Collected data entries:
- - - - -

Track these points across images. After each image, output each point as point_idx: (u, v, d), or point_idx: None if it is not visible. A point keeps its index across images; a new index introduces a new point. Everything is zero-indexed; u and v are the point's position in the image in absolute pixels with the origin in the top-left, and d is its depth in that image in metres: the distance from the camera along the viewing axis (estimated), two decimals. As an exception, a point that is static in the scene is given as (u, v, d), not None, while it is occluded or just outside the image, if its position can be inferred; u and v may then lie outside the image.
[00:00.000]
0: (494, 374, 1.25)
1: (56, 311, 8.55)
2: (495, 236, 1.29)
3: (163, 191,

- - - - -

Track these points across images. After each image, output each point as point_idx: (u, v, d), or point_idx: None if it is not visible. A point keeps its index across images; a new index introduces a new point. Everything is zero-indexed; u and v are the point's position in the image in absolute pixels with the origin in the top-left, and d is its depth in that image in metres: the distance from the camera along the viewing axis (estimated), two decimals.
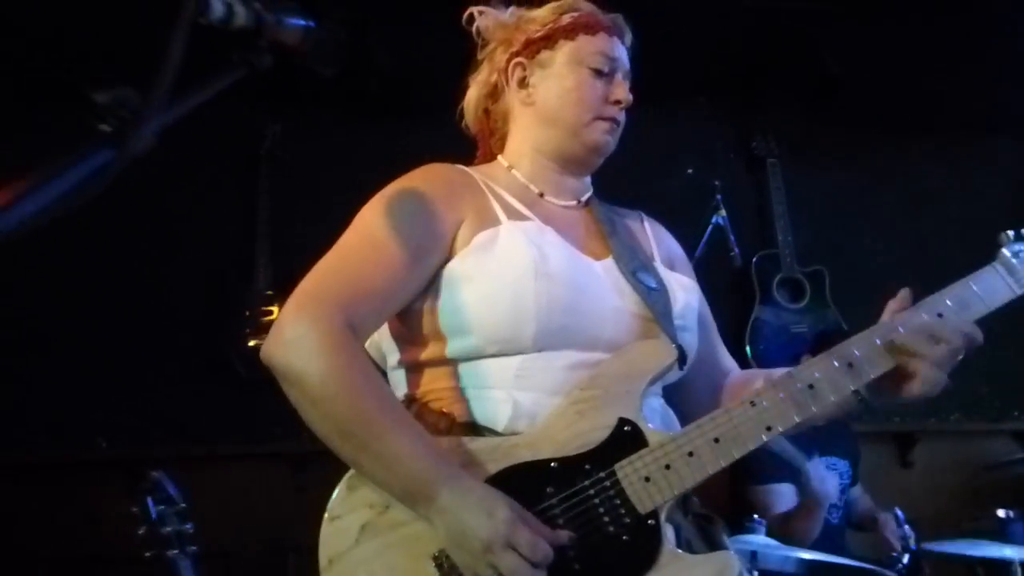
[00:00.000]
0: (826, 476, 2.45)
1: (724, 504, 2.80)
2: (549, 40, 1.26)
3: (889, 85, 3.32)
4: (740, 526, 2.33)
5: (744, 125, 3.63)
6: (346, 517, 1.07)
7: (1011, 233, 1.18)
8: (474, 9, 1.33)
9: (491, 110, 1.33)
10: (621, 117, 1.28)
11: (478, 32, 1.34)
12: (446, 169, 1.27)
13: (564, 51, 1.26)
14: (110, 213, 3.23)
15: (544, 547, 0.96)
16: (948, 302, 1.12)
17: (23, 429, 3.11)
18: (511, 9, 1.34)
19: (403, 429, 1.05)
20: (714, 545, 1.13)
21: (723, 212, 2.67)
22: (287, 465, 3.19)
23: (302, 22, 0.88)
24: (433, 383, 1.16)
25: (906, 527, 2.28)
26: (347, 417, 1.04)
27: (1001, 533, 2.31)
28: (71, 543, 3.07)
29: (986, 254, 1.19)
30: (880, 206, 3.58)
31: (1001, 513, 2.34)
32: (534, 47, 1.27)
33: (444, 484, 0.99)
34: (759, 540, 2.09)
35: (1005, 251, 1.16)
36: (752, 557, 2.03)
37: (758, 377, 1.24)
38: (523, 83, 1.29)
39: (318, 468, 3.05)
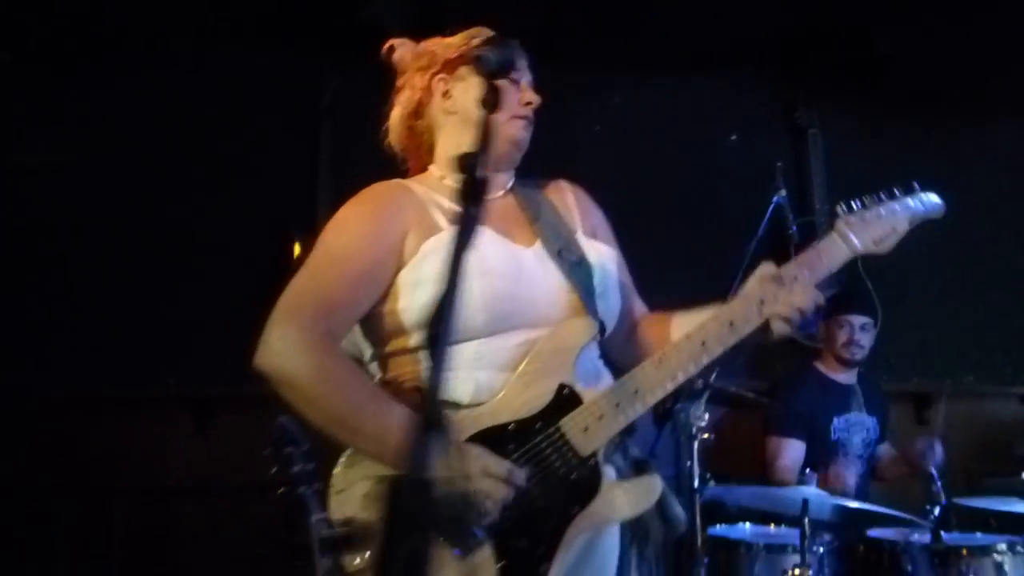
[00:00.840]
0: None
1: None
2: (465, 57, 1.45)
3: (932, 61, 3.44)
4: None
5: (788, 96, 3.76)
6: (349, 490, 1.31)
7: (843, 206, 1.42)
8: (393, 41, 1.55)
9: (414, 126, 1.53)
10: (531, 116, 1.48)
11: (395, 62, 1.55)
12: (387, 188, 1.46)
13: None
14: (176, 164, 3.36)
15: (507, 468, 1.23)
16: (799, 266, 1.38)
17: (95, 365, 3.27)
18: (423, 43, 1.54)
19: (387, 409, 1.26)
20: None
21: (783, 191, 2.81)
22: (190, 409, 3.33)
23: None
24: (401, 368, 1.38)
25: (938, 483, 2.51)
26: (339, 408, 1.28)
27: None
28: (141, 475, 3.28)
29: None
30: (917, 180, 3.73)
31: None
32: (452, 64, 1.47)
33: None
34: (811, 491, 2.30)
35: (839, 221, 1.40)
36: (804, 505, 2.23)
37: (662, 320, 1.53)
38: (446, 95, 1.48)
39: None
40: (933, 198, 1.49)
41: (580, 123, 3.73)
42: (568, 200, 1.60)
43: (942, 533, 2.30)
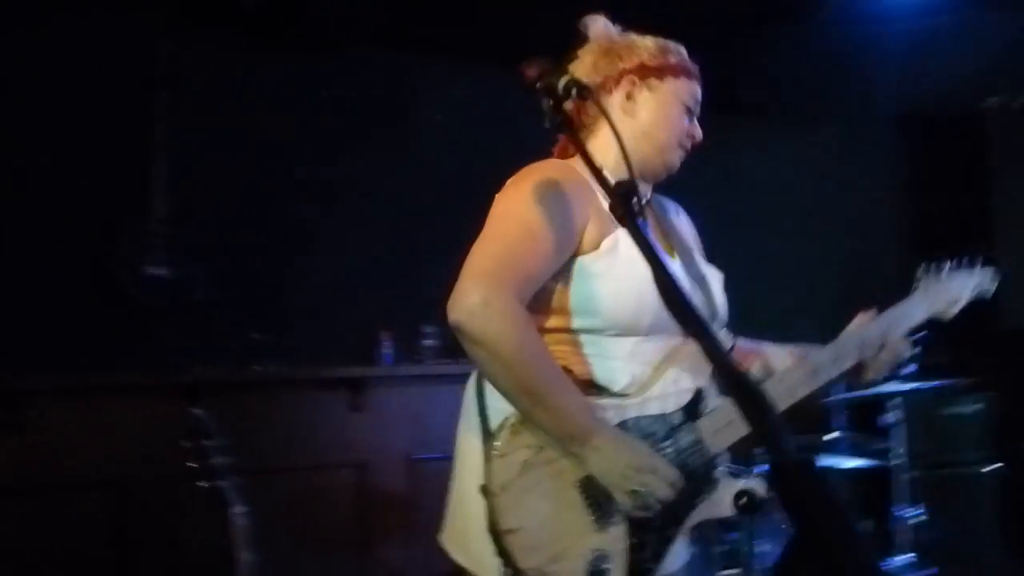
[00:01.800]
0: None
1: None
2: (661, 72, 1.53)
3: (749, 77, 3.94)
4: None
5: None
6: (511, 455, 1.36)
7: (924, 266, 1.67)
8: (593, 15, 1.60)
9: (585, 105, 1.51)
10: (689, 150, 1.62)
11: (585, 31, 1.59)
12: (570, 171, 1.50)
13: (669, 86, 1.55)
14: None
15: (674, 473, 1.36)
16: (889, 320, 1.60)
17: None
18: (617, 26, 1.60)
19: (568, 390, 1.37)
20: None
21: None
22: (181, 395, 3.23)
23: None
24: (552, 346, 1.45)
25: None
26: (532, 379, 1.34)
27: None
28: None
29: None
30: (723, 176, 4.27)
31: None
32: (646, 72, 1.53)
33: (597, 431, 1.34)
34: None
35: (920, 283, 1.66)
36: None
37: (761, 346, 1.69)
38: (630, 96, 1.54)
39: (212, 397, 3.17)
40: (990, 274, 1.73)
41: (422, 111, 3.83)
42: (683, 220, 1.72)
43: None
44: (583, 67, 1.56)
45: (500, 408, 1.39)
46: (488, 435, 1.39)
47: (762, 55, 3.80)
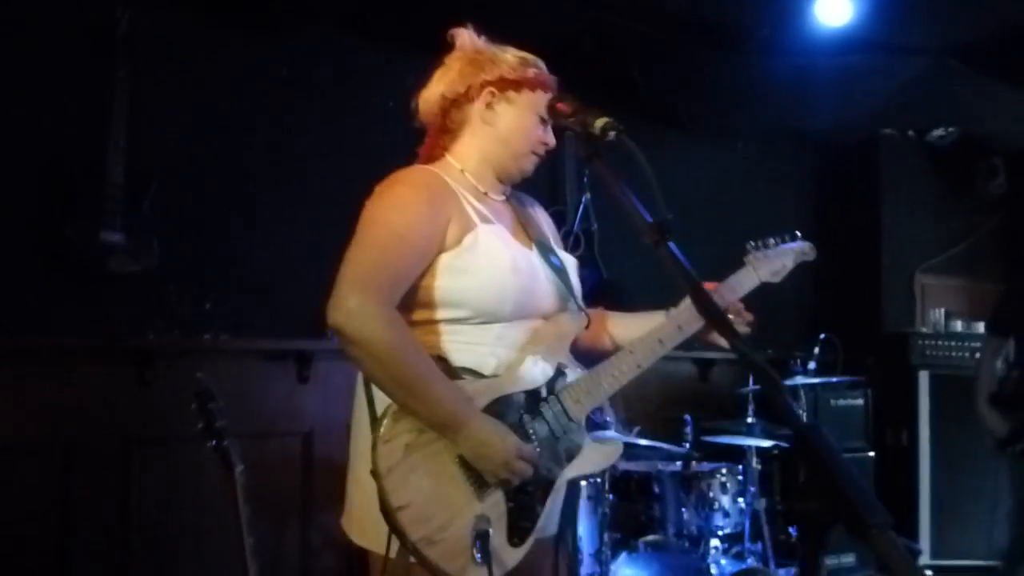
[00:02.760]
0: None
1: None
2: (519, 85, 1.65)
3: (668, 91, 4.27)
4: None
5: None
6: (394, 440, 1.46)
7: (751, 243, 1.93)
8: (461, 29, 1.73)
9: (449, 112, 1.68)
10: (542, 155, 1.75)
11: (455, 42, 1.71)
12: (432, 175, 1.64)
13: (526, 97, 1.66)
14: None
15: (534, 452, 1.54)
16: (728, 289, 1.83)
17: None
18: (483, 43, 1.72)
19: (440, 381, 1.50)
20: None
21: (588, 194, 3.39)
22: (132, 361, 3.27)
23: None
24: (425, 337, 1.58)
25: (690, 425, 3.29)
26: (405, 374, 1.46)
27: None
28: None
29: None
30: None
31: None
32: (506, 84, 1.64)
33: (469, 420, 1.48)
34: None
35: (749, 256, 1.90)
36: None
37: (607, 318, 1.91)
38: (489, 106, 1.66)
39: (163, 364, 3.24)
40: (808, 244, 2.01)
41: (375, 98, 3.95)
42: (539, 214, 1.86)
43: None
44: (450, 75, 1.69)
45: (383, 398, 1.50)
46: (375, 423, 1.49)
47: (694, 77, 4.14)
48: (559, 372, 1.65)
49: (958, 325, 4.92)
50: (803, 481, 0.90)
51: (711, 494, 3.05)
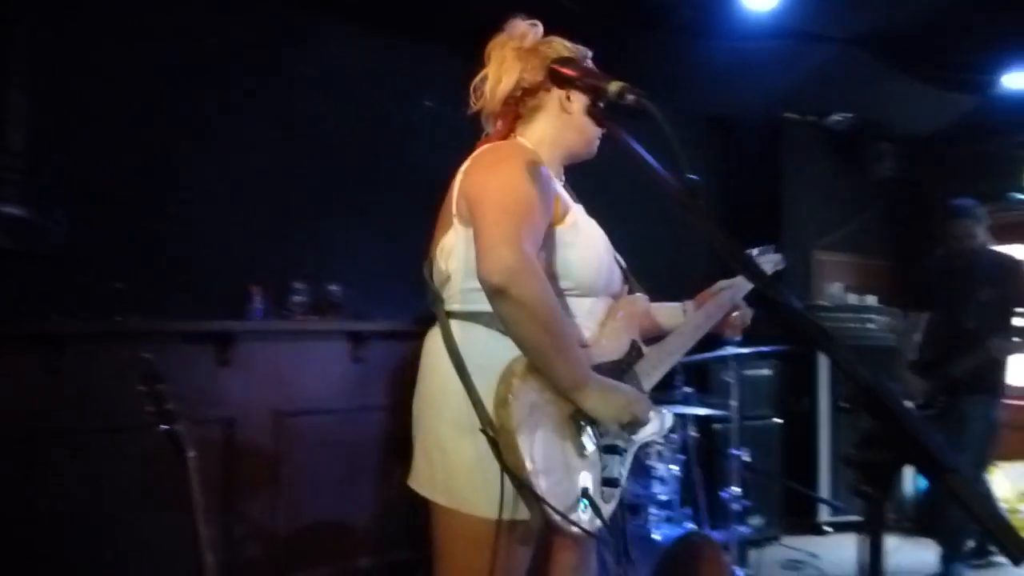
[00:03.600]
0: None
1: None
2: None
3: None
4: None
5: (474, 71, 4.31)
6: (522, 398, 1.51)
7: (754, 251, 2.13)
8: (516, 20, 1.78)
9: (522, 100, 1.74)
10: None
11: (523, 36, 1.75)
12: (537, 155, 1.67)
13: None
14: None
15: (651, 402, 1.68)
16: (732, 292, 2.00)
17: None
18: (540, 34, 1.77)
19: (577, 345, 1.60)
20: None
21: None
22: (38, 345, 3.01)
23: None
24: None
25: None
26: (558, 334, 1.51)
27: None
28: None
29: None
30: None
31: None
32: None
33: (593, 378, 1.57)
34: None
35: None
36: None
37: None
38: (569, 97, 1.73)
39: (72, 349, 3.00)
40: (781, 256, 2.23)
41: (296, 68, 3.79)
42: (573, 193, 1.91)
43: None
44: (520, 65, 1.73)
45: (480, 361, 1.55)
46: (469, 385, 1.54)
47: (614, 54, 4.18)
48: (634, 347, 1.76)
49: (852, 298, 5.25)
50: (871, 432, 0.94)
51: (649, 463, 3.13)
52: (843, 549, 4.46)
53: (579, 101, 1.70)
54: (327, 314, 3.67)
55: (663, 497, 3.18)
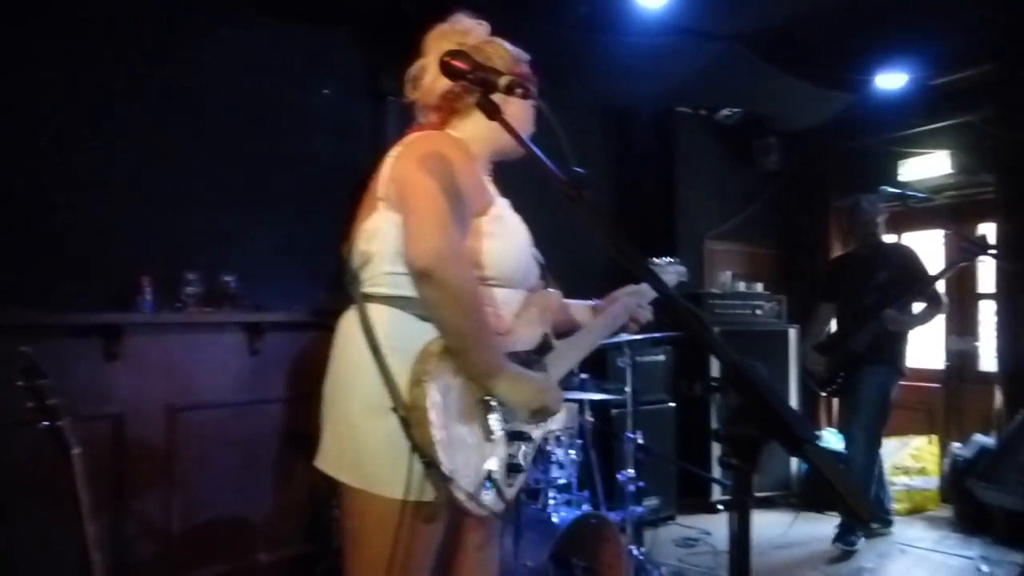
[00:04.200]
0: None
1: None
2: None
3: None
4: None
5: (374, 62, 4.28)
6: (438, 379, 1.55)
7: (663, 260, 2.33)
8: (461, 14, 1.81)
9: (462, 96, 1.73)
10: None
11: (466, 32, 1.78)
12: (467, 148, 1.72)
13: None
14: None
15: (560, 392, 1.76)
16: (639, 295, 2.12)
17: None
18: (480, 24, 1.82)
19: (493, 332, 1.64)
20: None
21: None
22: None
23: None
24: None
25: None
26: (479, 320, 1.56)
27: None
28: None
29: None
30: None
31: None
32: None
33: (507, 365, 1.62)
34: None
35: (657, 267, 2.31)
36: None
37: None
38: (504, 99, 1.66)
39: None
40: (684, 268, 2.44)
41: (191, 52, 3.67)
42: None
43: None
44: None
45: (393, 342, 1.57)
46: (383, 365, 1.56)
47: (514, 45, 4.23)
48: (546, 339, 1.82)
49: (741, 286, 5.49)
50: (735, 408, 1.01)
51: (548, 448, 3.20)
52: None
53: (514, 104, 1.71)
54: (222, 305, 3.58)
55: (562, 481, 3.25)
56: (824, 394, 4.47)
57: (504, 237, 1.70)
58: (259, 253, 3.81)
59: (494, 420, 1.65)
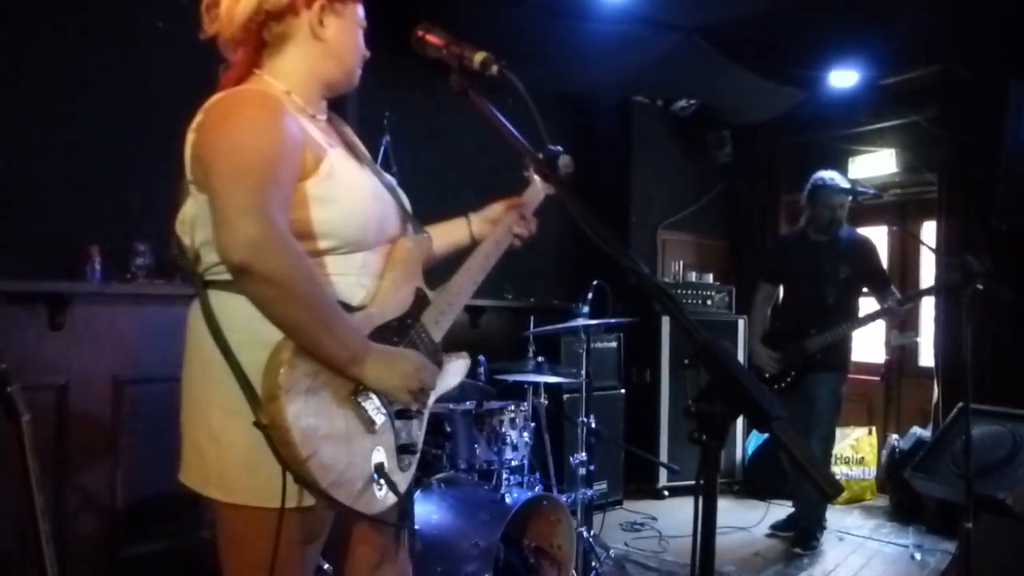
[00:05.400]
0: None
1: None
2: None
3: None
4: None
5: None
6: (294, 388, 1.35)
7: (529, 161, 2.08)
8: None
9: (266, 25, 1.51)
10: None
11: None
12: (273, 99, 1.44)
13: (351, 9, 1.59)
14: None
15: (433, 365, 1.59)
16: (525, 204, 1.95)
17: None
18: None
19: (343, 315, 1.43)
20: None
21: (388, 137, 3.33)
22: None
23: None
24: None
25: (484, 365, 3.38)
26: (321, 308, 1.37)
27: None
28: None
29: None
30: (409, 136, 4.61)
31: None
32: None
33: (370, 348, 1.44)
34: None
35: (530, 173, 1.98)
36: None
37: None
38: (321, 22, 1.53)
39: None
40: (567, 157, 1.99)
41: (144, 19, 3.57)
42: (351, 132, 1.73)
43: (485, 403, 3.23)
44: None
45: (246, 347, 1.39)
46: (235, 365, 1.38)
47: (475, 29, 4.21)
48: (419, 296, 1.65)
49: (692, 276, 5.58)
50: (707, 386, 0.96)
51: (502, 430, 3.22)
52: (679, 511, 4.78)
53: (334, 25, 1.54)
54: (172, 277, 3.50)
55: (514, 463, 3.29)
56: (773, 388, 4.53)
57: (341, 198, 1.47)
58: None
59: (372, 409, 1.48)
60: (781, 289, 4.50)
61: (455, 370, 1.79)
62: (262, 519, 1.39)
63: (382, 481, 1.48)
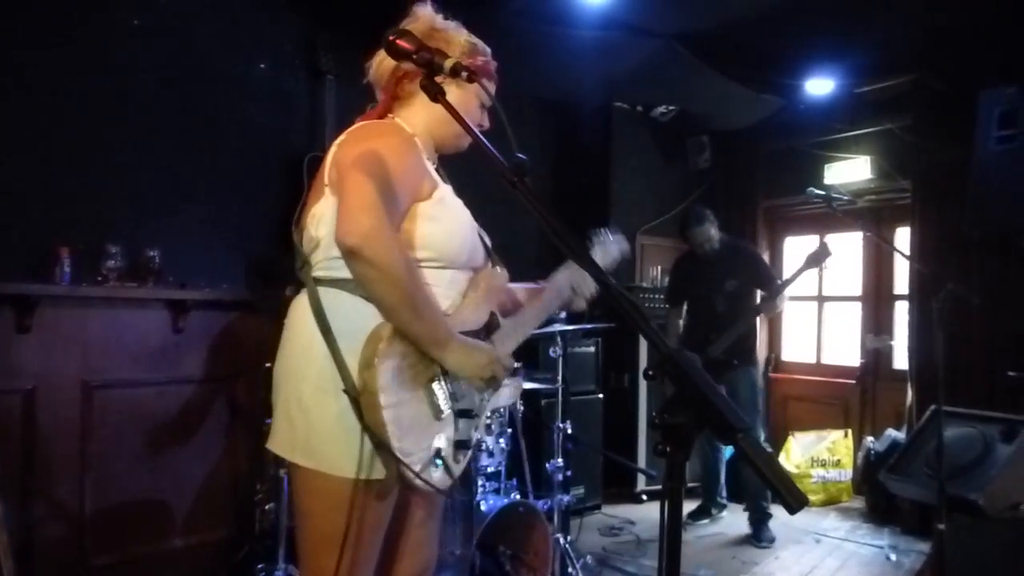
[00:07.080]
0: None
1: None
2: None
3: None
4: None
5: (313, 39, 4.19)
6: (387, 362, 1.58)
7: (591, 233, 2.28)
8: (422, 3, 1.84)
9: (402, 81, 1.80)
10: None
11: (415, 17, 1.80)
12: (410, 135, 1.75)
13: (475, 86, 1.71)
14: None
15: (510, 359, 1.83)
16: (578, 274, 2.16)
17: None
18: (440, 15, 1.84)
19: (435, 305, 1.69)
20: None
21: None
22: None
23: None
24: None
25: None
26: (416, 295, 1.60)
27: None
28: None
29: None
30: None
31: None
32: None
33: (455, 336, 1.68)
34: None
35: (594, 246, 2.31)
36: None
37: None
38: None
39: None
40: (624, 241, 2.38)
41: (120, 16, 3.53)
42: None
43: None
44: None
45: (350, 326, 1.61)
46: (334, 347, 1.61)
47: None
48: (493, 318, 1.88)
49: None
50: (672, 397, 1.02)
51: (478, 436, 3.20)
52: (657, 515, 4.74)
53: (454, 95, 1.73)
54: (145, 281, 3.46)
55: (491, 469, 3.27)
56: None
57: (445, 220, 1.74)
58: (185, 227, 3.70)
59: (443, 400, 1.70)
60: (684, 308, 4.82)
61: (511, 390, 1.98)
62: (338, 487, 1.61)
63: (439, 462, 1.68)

- - - - -

## What is needed:
The response must hold only the lines above from the line with "20: (714, 545, 1.13)" through the line with "35: (1005, 251, 1.16)", each copied exactly, both ends kept.

## Written response:
20: (714, 545, 1.13)
21: (723, 212, 2.67)
22: (287, 465, 3.19)
23: (302, 22, 0.88)
24: (433, 383, 1.16)
25: (906, 527, 2.28)
26: (347, 417, 1.04)
27: (1001, 533, 2.31)
28: (71, 543, 3.07)
29: (986, 254, 1.19)
30: (880, 206, 3.58)
31: (1001, 513, 2.34)
32: (534, 47, 1.27)
33: (444, 484, 0.99)
34: (759, 540, 2.09)
35: (1005, 251, 1.16)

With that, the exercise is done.